____ Texto para leer
La conversión al Cristianismo no
consiste en un mejoramiento de nuestra actitud, sino en un cambio radical de la
misma. Por esto, puede ocurrir que una persona que ha decidido firmemente dar
este paso, continúe con sus defectos anteriores hasta que poco a poco los vaya
superando. No se trataría de un fracaso de su decisión, sino consecuencia
lógica de que una cosa es la determinación del hombre y otra sus posibilidades
de llevarla a cabo. Por esto, deberíamos abstenernos de juzgar a los demás.
Quizá haya personas buenas, que tratan por todos los medios de servir a Dios y
a los demás; pero cuyas pasiones les siguen arrastrando a los mismos errores
que pretenden superar. Y puede haber personas perversas cuyo único dios es su
propio provecho, que respetan a los demás como una estrategia para no ser
molestados ellos mismos. Dios juzgará al final a unos y a otros; lo único que
debe importarnos es en qué grupo nos encontramos nosotros y qué vamos a hacer
por mejorar nosotros mismos.
________
____ Datos mostrados
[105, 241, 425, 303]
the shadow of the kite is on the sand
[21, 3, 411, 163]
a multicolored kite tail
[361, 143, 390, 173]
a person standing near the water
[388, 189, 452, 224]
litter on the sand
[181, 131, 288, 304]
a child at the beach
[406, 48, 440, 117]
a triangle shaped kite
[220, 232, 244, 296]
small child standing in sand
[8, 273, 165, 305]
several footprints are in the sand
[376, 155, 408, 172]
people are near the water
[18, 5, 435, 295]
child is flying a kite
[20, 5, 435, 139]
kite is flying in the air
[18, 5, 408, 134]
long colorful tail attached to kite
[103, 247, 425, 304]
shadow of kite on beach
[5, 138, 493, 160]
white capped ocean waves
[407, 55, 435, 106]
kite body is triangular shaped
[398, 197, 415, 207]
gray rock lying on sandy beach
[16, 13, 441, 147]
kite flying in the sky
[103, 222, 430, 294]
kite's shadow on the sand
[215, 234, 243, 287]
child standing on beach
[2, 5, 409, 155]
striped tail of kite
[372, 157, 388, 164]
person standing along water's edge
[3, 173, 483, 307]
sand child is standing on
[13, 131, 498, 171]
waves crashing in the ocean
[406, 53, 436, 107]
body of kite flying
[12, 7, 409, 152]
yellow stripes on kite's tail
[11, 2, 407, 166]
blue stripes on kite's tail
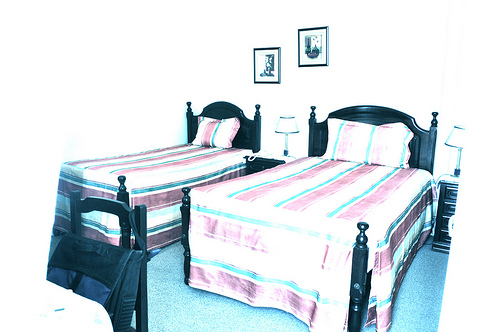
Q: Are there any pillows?
A: Yes, there is a pillow.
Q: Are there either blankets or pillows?
A: Yes, there is a pillow.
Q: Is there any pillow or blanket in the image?
A: Yes, there is a pillow.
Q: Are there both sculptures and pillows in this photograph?
A: No, there is a pillow but no sculptures.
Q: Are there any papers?
A: No, there are no papers.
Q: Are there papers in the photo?
A: No, there are no papers.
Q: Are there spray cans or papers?
A: No, there are no papers or spray cans.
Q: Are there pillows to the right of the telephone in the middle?
A: Yes, there is a pillow to the right of the phone.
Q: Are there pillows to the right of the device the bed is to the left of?
A: Yes, there is a pillow to the right of the phone.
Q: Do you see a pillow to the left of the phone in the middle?
A: No, the pillow is to the right of the telephone.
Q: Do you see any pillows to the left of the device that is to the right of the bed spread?
A: No, the pillow is to the right of the telephone.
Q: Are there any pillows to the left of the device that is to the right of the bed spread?
A: No, the pillow is to the right of the telephone.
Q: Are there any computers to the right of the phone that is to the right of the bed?
A: No, there is a pillow to the right of the phone.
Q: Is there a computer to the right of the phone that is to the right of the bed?
A: No, there is a pillow to the right of the phone.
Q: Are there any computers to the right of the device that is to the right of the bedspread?
A: No, there is a pillow to the right of the phone.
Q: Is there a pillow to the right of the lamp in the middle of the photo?
A: Yes, there is a pillow to the right of the lamp.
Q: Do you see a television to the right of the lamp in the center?
A: No, there is a pillow to the right of the lamp.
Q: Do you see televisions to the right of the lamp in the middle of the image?
A: No, there is a pillow to the right of the lamp.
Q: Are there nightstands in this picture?
A: Yes, there is a nightstand.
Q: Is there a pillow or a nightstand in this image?
A: Yes, there is a nightstand.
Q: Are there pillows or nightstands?
A: Yes, there is a nightstand.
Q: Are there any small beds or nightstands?
A: Yes, there is a small nightstand.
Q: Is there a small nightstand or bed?
A: Yes, there is a small nightstand.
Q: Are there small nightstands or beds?
A: Yes, there is a small nightstand.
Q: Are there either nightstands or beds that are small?
A: Yes, the nightstand is small.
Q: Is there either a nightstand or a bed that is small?
A: Yes, the nightstand is small.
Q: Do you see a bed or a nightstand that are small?
A: Yes, the nightstand is small.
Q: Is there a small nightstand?
A: Yes, there is a small nightstand.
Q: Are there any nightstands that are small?
A: Yes, there is a nightstand that is small.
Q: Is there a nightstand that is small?
A: Yes, there is a nightstand that is small.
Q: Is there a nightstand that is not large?
A: Yes, there is a small nightstand.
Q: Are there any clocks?
A: No, there are no clocks.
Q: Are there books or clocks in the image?
A: No, there are no clocks or books.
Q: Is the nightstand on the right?
A: Yes, the nightstand is on the right of the image.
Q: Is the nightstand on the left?
A: No, the nightstand is on the right of the image.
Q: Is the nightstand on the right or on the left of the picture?
A: The nightstand is on the right of the image.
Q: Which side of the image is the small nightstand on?
A: The nightstand is on the right of the image.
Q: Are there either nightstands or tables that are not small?
A: No, there is a nightstand but it is small.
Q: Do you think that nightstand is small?
A: Yes, the nightstand is small.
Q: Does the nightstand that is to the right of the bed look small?
A: Yes, the nightstand is small.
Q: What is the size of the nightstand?
A: The nightstand is small.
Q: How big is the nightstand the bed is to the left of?
A: The nightstand is small.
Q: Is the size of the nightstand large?
A: No, the nightstand is small.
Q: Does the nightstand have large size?
A: No, the nightstand is small.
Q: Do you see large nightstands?
A: No, there is a nightstand but it is small.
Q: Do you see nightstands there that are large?
A: No, there is a nightstand but it is small.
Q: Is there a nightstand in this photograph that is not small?
A: No, there is a nightstand but it is small.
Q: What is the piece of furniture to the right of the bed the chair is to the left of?
A: The piece of furniture is a nightstand.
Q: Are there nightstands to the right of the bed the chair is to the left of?
A: Yes, there is a nightstand to the right of the bed.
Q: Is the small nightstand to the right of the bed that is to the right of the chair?
A: Yes, the nightstand is to the right of the bed.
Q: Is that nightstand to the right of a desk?
A: No, the nightstand is to the right of the bed.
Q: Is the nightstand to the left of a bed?
A: No, the nightstand is to the right of a bed.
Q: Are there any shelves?
A: No, there are no shelves.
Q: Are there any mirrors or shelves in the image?
A: No, there are no shelves or mirrors.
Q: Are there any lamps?
A: Yes, there is a lamp.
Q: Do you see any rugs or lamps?
A: Yes, there is a lamp.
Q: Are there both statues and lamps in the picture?
A: No, there is a lamp but no statues.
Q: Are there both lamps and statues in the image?
A: No, there is a lamp but no statues.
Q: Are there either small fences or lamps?
A: Yes, there is a small lamp.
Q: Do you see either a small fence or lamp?
A: Yes, there is a small lamp.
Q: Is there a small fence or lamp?
A: Yes, there is a small lamp.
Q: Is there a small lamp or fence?
A: Yes, there is a small lamp.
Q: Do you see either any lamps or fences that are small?
A: Yes, the lamp is small.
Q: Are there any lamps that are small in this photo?
A: Yes, there is a small lamp.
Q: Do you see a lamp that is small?
A: Yes, there is a lamp that is small.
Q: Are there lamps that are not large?
A: Yes, there is a small lamp.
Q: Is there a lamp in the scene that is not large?
A: Yes, there is a small lamp.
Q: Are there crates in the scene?
A: No, there are no crates.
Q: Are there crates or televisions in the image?
A: No, there are no crates or televisions.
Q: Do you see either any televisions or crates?
A: No, there are no crates or televisions.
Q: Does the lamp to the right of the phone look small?
A: Yes, the lamp is small.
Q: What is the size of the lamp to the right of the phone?
A: The lamp is small.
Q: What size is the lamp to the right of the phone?
A: The lamp is small.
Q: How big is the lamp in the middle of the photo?
A: The lamp is small.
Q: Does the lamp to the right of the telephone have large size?
A: No, the lamp is small.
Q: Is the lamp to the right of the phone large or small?
A: The lamp is small.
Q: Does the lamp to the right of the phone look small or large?
A: The lamp is small.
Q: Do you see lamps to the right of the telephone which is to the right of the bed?
A: Yes, there is a lamp to the right of the telephone.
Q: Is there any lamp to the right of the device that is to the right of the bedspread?
A: Yes, there is a lamp to the right of the telephone.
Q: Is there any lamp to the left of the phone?
A: No, the lamp is to the right of the phone.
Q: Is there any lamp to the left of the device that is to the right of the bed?
A: No, the lamp is to the right of the phone.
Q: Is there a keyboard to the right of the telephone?
A: No, there is a lamp to the right of the telephone.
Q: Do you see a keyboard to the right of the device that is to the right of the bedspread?
A: No, there is a lamp to the right of the telephone.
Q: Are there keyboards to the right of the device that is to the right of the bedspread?
A: No, there is a lamp to the right of the telephone.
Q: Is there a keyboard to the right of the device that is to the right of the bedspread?
A: No, there is a lamp to the right of the telephone.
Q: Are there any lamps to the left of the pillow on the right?
A: Yes, there is a lamp to the left of the pillow.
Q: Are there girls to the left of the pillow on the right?
A: No, there is a lamp to the left of the pillow.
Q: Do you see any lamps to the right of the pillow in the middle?
A: Yes, there is a lamp to the right of the pillow.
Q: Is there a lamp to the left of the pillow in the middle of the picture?
A: No, the lamp is to the right of the pillow.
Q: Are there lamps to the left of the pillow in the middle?
A: No, the lamp is to the right of the pillow.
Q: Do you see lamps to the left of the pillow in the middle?
A: No, the lamp is to the right of the pillow.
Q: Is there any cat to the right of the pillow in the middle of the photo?
A: No, there is a lamp to the right of the pillow.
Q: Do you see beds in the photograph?
A: Yes, there is a bed.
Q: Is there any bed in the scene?
A: Yes, there is a bed.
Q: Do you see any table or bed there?
A: Yes, there is a bed.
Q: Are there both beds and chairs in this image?
A: Yes, there are both a bed and a chair.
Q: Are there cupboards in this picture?
A: No, there are no cupboards.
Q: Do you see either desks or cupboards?
A: No, there are no cupboards or desks.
________
Lo que se pide
(a) Reproduce sin cambios el fragmento del texto sobre la conversión que empieza con las palabras que contienen "Quizá haya personas" y termina con "mejorar nosotros mismos.".
(b) Indica si cada afirmación coincide con el texto sobre la conversión. Contesta sí o no y cita las palabras del texto que lo deciden.
(i) La conversión al cristianismo consiste en un mejoramiento de nuestra actitud.
(ii) Deberíamos abstenernos de juzgar a los demás.
(iii) Si alguien sigue con sus defectos anteriores, eso es un fracaso de su decisión.
(c) Sigue escribiendo el texto sobre la conversión a partir de su última oración.
Los ítems son un material aparte del texto sobre la conversión.

Respuestas
(a)
Quizá haya personas buenas, que tratan por todos los medios de servir a Dios y
a los demás; pero cuyas pasiones les siguen arrastrando a los mismos errores
que pretenden superar. Y puede haber personas perversas cuyo único dios es su
propio provecho, que respetan a los demás como una estrategia para no ser
molestados ellos mismos. Dios juzgará al final a unos y a otros; lo único que
debe importarnos es en qué grupo nos encontramos nosotros y qué vamos a hacer
por mejorar nosotros mismos.

(b)
(i) No: "no consiste en un mejoramiento de nuestra actitud, sino en un cambio radical de la misma".
(ii) Sí: "deberíamos abstenernos de juzgar a los demás".
(iii) No: "No se trataría de un fracaso de su decisión".

(c)
Pero lo que quiero decir es que la decisión de seguir el
camino a la perfección cristiana –la santidad- no es una evolución paulatina
mediante la que vamos mejorando, sino una transformación esencial: pasamos de
ser el centro de nuestra propia vida a ser parte de la vida de Dios y, en
consecuencia, de la vida de los demás. Se trata de pasar de amarnos a amar. Y
la definición de amar es suficientemente clarificadora a este respecto: Amar es buscar como único bien propio el
bien ajeno.
No es
un proceso paulatino, es una determinación fundamental que cambia nuestra vida…;
y merece la pena.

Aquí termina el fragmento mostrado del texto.